Assignment: Take the lines below beginning at the line that has "- [对象的CRUD操作](orm/Object.md)" and stopping after the line that has "- [静态文件处理](mvc/static.md)", and print them exactly as they are, with no other lines.

** Opening Working data block **

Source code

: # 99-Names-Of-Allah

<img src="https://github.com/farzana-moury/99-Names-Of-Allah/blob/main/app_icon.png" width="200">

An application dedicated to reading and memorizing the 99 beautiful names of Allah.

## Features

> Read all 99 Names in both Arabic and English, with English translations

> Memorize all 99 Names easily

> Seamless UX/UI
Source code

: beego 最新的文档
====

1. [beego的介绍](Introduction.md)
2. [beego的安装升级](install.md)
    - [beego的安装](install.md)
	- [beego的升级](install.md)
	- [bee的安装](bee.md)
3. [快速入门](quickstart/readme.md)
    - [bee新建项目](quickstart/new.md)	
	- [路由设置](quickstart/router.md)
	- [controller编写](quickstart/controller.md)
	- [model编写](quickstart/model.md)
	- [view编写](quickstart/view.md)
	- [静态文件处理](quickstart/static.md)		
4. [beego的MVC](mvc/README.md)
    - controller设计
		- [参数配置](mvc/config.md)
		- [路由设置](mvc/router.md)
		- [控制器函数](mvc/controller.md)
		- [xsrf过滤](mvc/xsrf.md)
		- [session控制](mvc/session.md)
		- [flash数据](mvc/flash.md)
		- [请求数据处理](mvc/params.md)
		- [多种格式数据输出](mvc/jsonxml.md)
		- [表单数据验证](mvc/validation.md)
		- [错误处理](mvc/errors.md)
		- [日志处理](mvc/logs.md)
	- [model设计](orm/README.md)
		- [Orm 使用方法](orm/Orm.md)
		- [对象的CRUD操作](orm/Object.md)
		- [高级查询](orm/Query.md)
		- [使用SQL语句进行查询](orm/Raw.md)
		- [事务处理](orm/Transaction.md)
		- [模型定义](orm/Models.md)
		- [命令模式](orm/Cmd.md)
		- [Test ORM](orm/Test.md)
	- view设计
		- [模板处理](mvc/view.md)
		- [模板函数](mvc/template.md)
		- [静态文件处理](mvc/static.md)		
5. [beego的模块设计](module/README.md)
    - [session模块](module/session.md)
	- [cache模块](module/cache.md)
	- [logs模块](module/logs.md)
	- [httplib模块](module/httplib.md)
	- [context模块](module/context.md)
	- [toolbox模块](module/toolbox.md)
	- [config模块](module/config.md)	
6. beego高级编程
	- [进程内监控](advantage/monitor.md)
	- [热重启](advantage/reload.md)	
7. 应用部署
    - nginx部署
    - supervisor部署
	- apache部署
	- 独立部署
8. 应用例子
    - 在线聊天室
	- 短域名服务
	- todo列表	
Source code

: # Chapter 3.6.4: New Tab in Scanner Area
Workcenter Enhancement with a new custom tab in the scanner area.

** Closing Working data block **

Task solution:
		- [对象的CRUD操作](orm/Object.md)
		- [高级查询](orm/Query.md)
		- [使用SQL语句进行查询](orm/Raw.md)
		- [事务处理](orm/Transaction.md)
		- [模型定义](orm/Models.md)
		- [命令模式](orm/Cmd.md)
		- [Test ORM](orm/Test.md)
	- view设计
		- [模板处理](mvc/view.md)
		- [模板函数](mvc/template.md)
		- [静态文件处理](mvc/static.md)		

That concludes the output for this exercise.